Tracing its 18th century origins to the British Isles, Shepherd’s Pie is a humble dish, born of frugality.
Early on it was called Cottage Pie, consisting of stewed ground meat (usually left over roast), potatoes, carrots, and peas combined in a rich gravy, topped with a thick layer of mashed potatoes, then put in a hot oven to warm the contents and brown the potato topping.
About 1870, the name Shepherd’s Pie was coined, though there weren’t any real differences in ingredients or method of preparation. At that time, one variation was to use the mashed potatoes to line the pan before filling it with meat and vegetables. Today, they are most often a topping only.
The biggest debate is whether to use ground beef or ground lamb. Some argue that lamb is the more appropriate ingredient, given that shepherds tend flocks of sheep, not herds of beef cattle.
And although beef was original to Cottage Pie, either is acceptable nowadays for Shepherd’s Pie. In fact, the essential recipe works well with just about any type of ground meat or poultry—even ham or sausage.
An Artful Touch
In addition to its bone-warming qualities, Shepherd’s Pie can take on a special visual appeal, depending on how artfully the mashed potatoes are applied. From rustic dollops similar to a dropped-dumpling topping to elaborate designs piped on with a pastry bag, the mashed potatoes are the crowning touch to mouth-watering anticipation.
When adding the potato topping, smooth first with a spatula and then rake a fork across the surface or use a star tip on a pastry bag to create peaks and ridges on the surface that will brown deeply in the oven, adding a bit of crunch and nutty flavor.

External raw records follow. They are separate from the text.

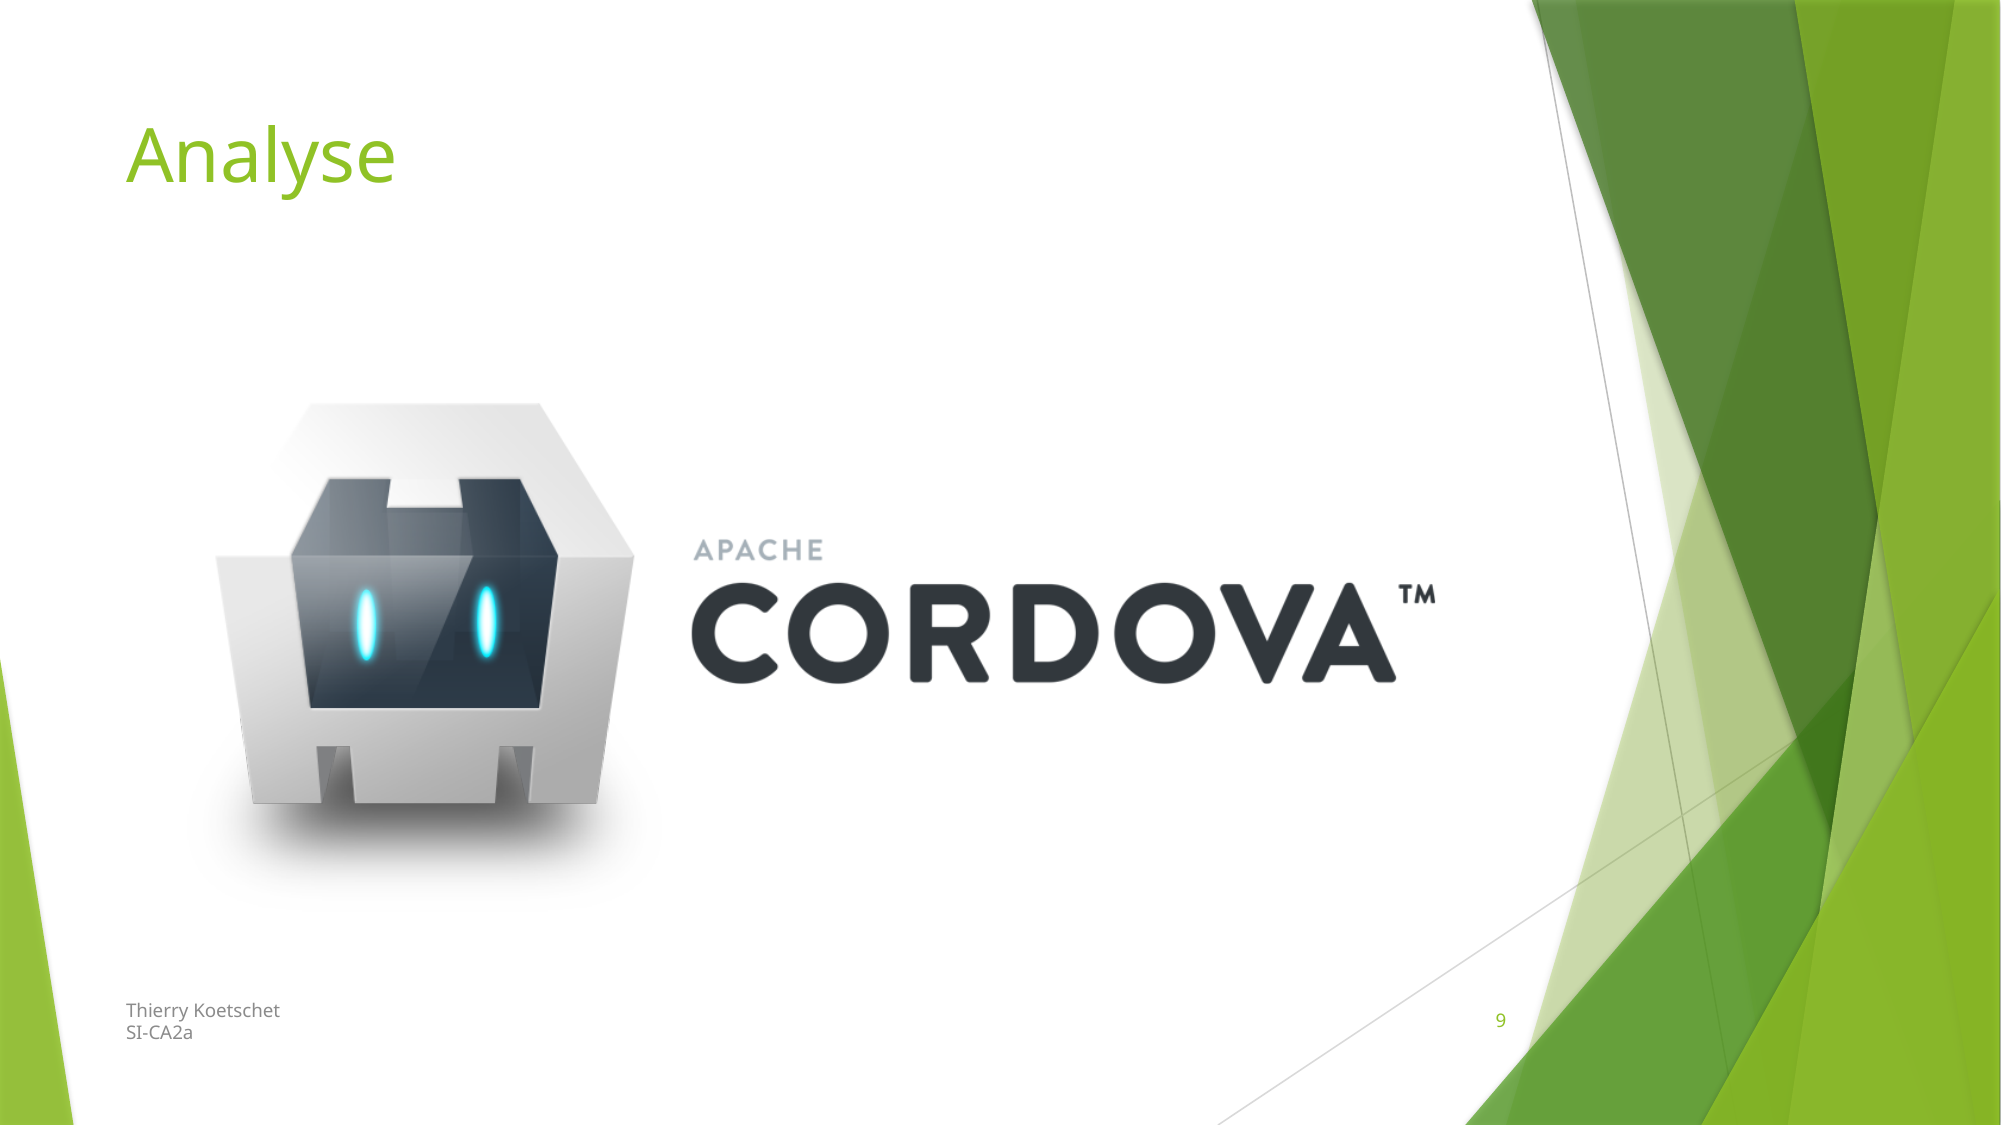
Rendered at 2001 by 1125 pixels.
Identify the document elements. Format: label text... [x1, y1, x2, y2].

slide_number 9 [1409, 991, 1522, 1051]
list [149, 316, 1483, 912]
footer Thierry Koetschet SI-CA2a [111, 991, 1145, 1051]
title Analyse [111, 99, 1522, 317]
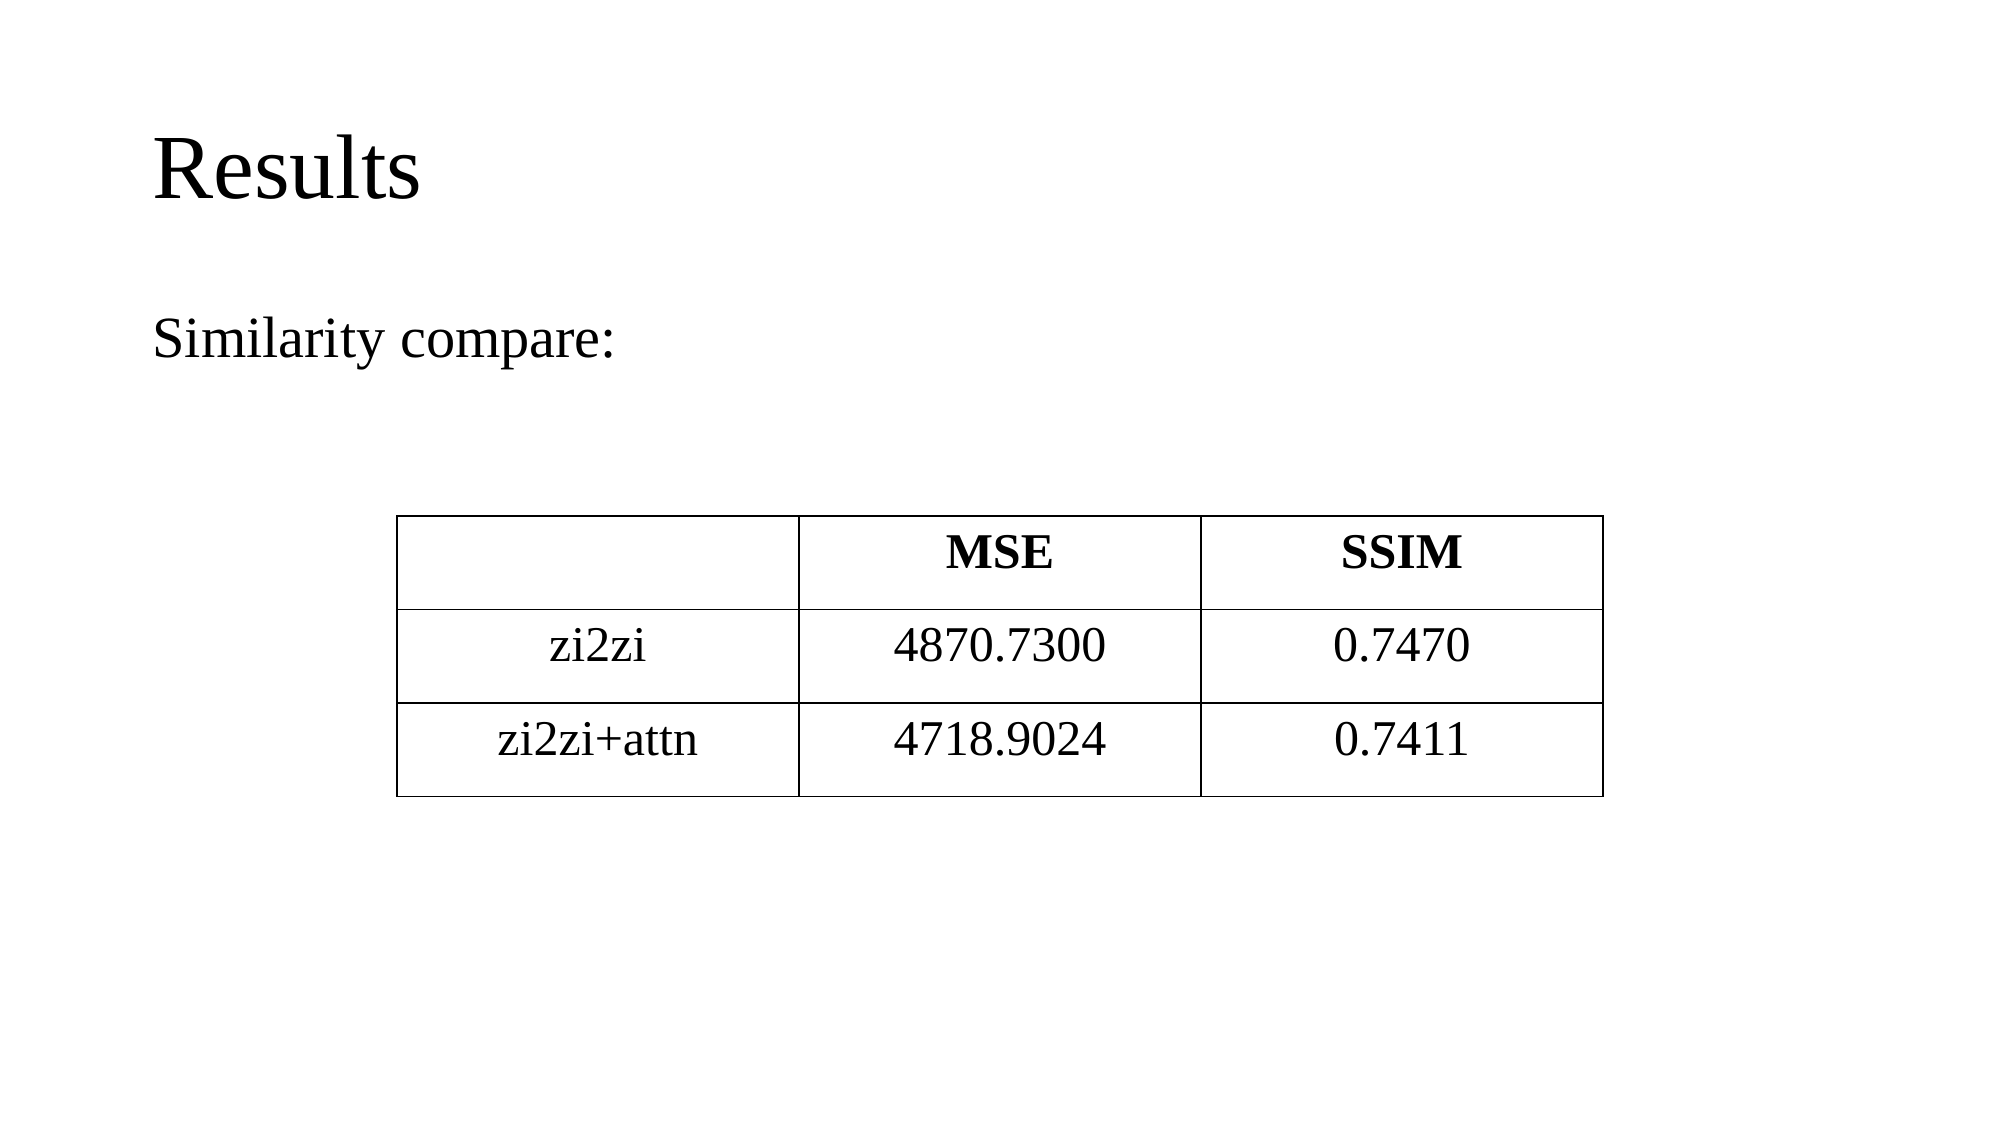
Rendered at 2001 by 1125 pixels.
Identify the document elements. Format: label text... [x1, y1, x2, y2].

Throughout Europe, Asia, and the Americas, meat and potato pies exist with varying names and ingredients. In Europe, St. Stephen’s Pie is made with ham or turkey, Cumberland Pie adds a breadcrumb layer on top, and Fish Pie—as the name suggests—substitutes minced fish for ground meat.

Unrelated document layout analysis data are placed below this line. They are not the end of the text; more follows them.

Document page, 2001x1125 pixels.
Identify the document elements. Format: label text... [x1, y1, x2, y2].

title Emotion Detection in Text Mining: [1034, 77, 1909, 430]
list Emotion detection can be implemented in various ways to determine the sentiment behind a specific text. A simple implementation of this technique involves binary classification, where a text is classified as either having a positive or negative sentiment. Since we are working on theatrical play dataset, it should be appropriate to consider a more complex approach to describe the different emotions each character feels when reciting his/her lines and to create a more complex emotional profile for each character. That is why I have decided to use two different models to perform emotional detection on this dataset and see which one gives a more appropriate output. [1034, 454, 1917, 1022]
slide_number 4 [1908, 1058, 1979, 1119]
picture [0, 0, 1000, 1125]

In a Finnish version, the ground meat is mixed with the potatoes. In the Caribbean, South America, and Eastern Europe, variations include alternating layers of potato, meat, and vegetables in a lasagna-like construction.
What’s your favorite variation of or custom ingredient in Shepherd’s Pie? Do you get fancy with the potatoes or keep it simple? What’s in your pie: beef, lamb, or something else?